“Fundos verdes” do BNDES financiaram R$ 1,8 bilhão para empresas multadas pelo IBAMA

Lista de beneficiados com empréstimos “sustentáveis” do BNDES que foram multados pelo IBAMA inclui gigantes envolvidas em escândalos ambientais, como a Vale e a Braskem.

ClimaInfo

De um lado, a legislação ambiental dá uma base ampla à fiscalização para punir empresas que não cumprem as regras. Nesse ínterim, as companhias abusam de recursos administrativos e processos judiciais para protelar o pagamento de multas pelo maior tempo possível, preferencialmente até a prescrição. E do outro, essas mesmas empresas vão aos cofres públicos buscar dinheiro destinado a projetos “sustentáveis”. Que, por falta de mecanismos de controle que conversem com os órgãos ambientais, concedem empréstimos a juros camaradas e prazo idem.

De forma simplificada, essa é a lógica por trás de um levantamento feito por Rafael Oliveira na Agência Pública com base em dados do BNDES. A apuração revela que o “banco nacional do desenvolvimento sustentável” – como se autointitula a instituição financeira em seu site – emprestou mais de R$ 1,8 bilhão oriundo de instrumentos financeiros sustentáveis para empresas que somam R$ 590 milhões em multas aplicadas pelo IBAMA. A lista de beneficiadas com esses empréstimos “sustentáveis” que foram multadas inclui gigantes envolvidas em escândalos ambientais, como a Vale e a Braskem. E também Anglo American, Mineração Rio do Norte, Pedra Agroindustrial, O Boticário e Suzano.

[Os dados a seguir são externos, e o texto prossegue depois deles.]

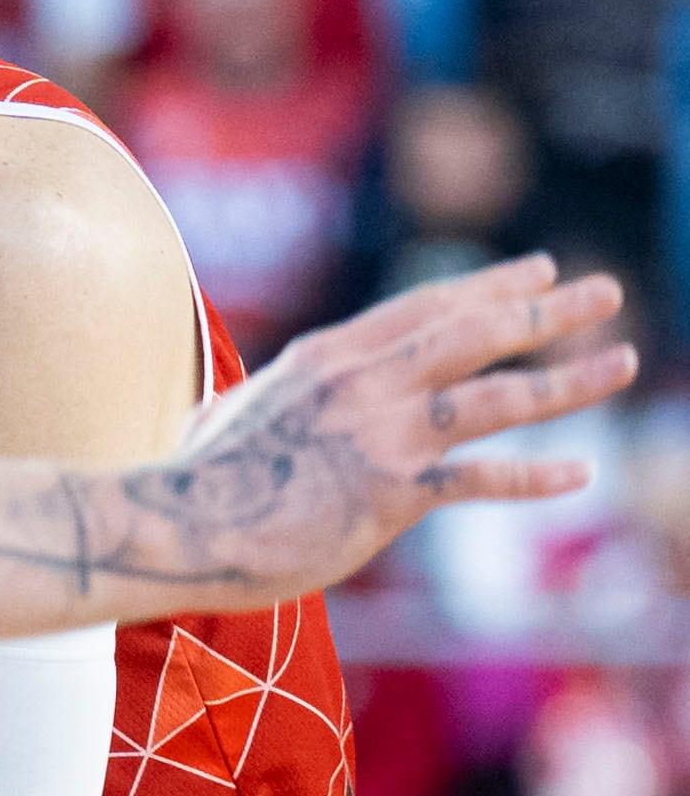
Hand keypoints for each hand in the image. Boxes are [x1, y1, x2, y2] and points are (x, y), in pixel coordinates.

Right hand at [138, 257, 631, 606]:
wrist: (173, 526)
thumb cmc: (192, 482)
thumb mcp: (232, 416)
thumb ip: (265, 405)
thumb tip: (232, 416)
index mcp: (328, 358)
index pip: (425, 307)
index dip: (488, 286)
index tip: (536, 269)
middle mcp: (363, 384)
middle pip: (473, 332)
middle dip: (544, 308)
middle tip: (603, 290)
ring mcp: (380, 436)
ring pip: (494, 396)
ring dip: (567, 379)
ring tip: (621, 360)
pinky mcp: (388, 494)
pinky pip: (476, 478)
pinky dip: (534, 477)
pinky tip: (581, 474)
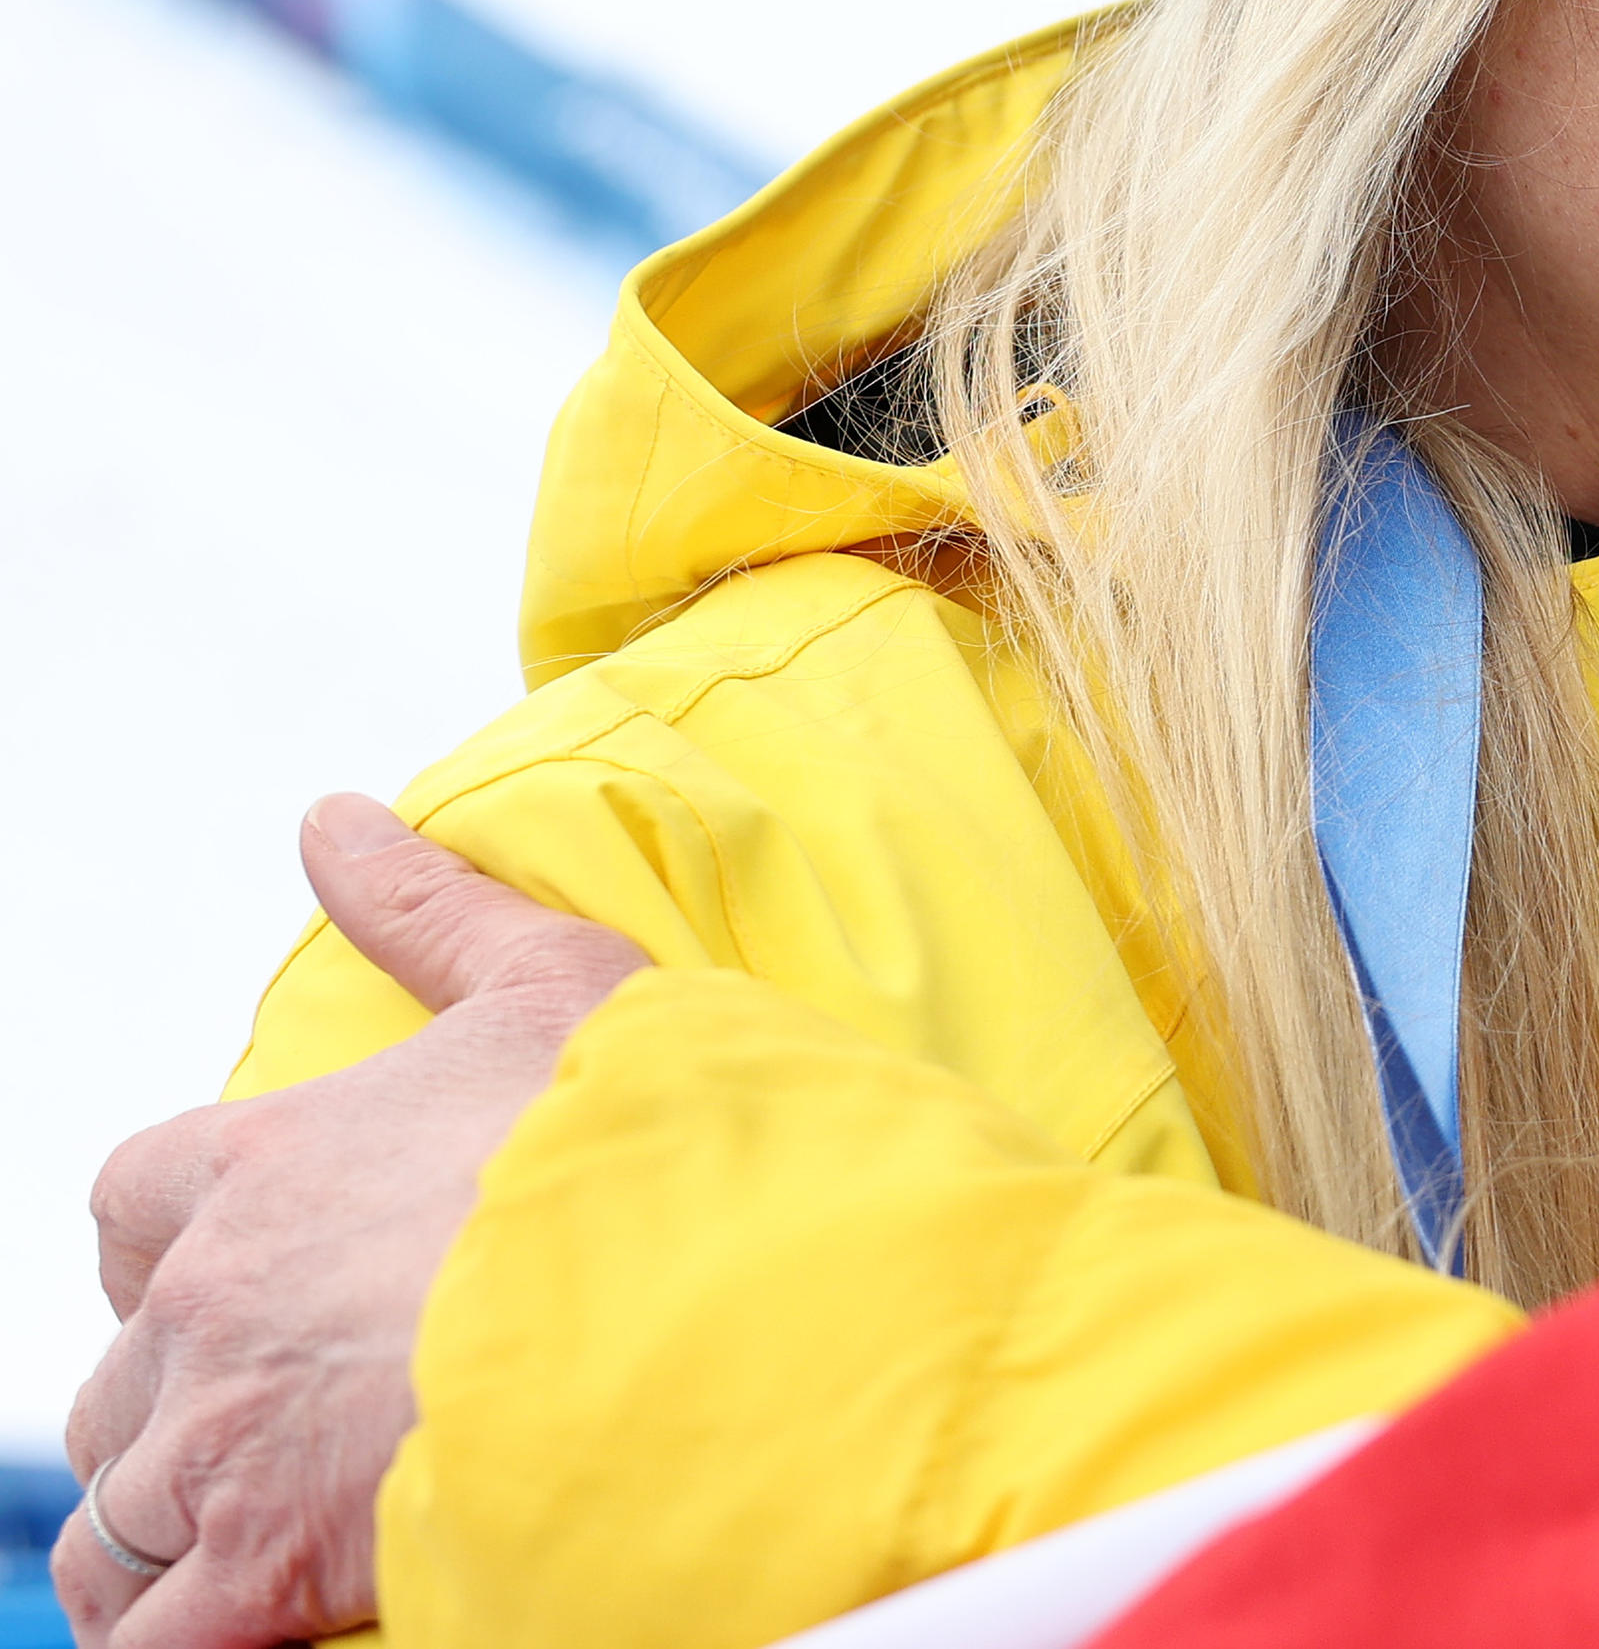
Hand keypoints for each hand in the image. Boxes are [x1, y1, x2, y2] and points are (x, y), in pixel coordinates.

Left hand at [57, 795, 649, 1648]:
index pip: (137, 1204)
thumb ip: (428, 909)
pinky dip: (172, 1640)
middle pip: (123, 1378)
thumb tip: (328, 815)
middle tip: (291, 1433)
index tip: (244, 1277)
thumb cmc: (641, 1144)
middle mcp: (209, 1304)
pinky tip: (242, 1628)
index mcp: (258, 1165)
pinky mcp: (255, 1570)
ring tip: (258, 1551)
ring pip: (117, 1520)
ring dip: (167, 1541)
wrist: (698, 1299)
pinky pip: (146, 1640)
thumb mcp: (553, 987)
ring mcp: (220, 1445)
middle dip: (183, 1412)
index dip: (178, 1250)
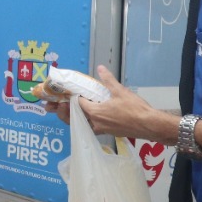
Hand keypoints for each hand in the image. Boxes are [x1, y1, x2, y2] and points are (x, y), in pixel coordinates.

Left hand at [57, 66, 173, 142]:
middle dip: (63, 111)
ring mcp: (101, 130)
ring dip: (73, 117)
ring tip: (67, 110)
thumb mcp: (120, 91)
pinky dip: (85, 121)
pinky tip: (87, 116)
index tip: (69, 91)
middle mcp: (95, 123)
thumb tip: (100, 68)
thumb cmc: (135, 108)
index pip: (78, 103)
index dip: (73, 97)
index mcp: (95, 112)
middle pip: (74, 117)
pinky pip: (91, 127)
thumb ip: (108, 80)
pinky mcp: (107, 133)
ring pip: (81, 124)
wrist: (149, 125)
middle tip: (52, 106)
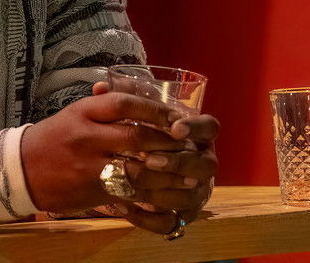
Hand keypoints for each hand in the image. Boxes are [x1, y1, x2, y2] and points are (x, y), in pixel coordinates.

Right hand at [20, 91, 191, 214]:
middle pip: (136, 135)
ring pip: (137, 167)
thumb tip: (145, 98)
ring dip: (168, 171)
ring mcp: (88, 165)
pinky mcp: (91, 190)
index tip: (175, 114)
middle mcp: (86, 136)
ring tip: (190, 173)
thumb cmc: (54, 138)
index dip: (154, 108)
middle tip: (190, 143)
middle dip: (167, 141)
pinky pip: (129, 192)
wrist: (21, 170)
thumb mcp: (76, 114)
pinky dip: (153, 194)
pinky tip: (170, 193)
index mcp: (84, 112)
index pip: (123, 103)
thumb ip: (107, 106)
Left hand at [91, 81, 219, 234]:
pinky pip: (171, 222)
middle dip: (178, 162)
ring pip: (190, 195)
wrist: (138, 170)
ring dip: (162, 191)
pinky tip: (126, 207)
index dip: (196, 128)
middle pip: (206, 165)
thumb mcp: (137, 115)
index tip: (175, 128)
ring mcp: (195, 191)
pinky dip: (149, 218)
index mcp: (197, 135)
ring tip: (133, 184)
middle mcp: (201, 163)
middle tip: (151, 159)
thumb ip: (124, 99)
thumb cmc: (141, 136)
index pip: (210, 128)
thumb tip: (99, 86)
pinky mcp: (179, 215)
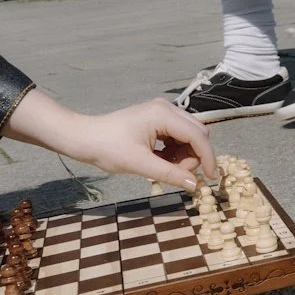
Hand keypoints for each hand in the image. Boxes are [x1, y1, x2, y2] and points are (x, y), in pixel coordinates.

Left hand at [2, 90, 216, 190]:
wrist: (83, 138)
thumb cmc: (108, 149)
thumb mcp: (140, 164)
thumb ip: (170, 174)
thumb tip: (196, 186)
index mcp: (163, 114)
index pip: (198, 136)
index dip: (208, 158)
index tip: (211, 179)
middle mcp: (167, 108)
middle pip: (197, 133)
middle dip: (194, 156)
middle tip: (178, 175)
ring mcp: (162, 112)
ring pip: (189, 135)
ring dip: (184, 155)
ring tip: (165, 168)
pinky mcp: (157, 118)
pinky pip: (178, 135)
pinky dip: (175, 151)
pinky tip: (161, 160)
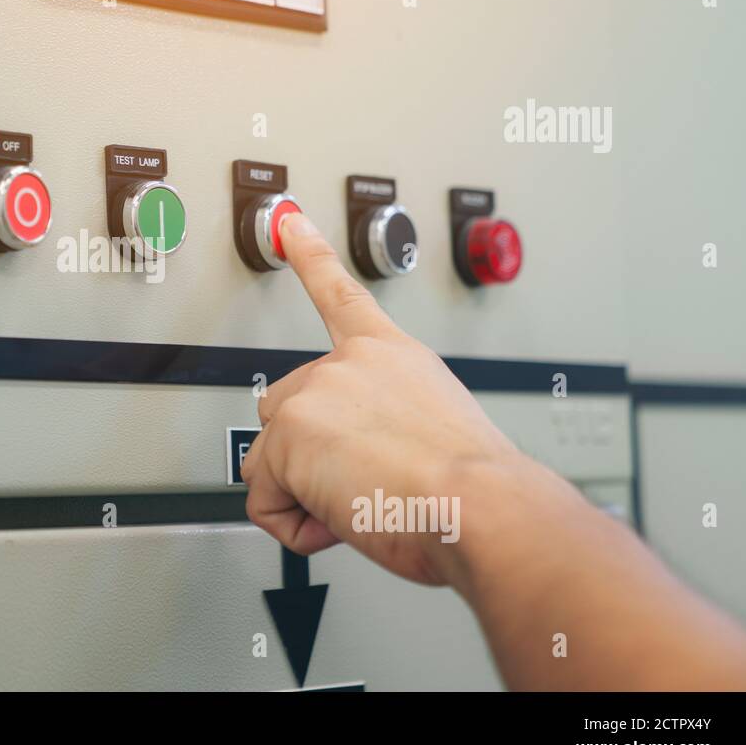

Ao todo, o BNDES liberou R$ 5,6 bilhões em financiamentos verdes, dos quais R$ 1,8 bilhão se destinaram a empresas multadas pelo IBAMA. O total de infrações emitidas a essas companhias pelo órgão ambiental é de R$ 590,9 milhões. Mas apenas R$ 46,6 milhões desse valor, correspondente a 7,6% do total, foram pagos.

Os quase R$ 2 bilhões destinados pelo banco por meio de instrumentos sustentáveis a empresas multadas representam cerca de um terço do total despendido entre 2006 e novembro de 2023 com o Fundo Clima e com os instrumentos financeiros “Meio Ambiente” e “Meio Ambiente – Incentivada A”. Do valor total contratado, as empresas multadas desembolsaram R$ 976 milhões até a publicação da reportagem. O levantamento não considerou as multas canceladas, prescritas, suspensas sem depósito judicial, ou que foram baixadas por conta de recursos deferidos.

As regras do BNDES impedem apoio a quem cometeu crimes contra o meio ambiente. Na página “Atividades, empreendimentos e itens não apoiáveis pelo BNDES”, a instituição afirma não fornecer “apoio financeiro a clientes condenados, seja na esfera administrativa ou judicial, por atos que envolvam: […] crime contra o meio ambiente”. Afirma ainda que, “no caso de ter havido uma condenação pelos atos acima, a contratação ficará impedida até a comprovação da regularização da situação pelo cliente”. Dentre as multas analisadas pela Pública, a maior parte ainda está em fase de contestação e análise de recursos, sem condenação definitiva.

Para Luciane Moessa, diretora executiva e técnica da associação Soluções Inclusivas Sustentáveis (SIS), a despeito dos autos de infração ainda serem passíveis de reversão, os dados são “preocupantes” e as operações de crédito dessa natureza “deveriam estar vinculadas a compromissos de regularização ambiental”.

“A gente está falando de produtos verdes, que buscam gerar impacto ambiental positivo. É muito importante ter indicadores objetivos e ter monitoramento para garantir que isso vai ser gerado. Isso implica que uma empresa com irregularidades ambientais jamais vai receber crédito com essas características? Não. Mas, se os recursos são limitados em uma linha de crédito verde, o agente financeiro deveria premiar empresas com melhor performance ambiental”, destacou.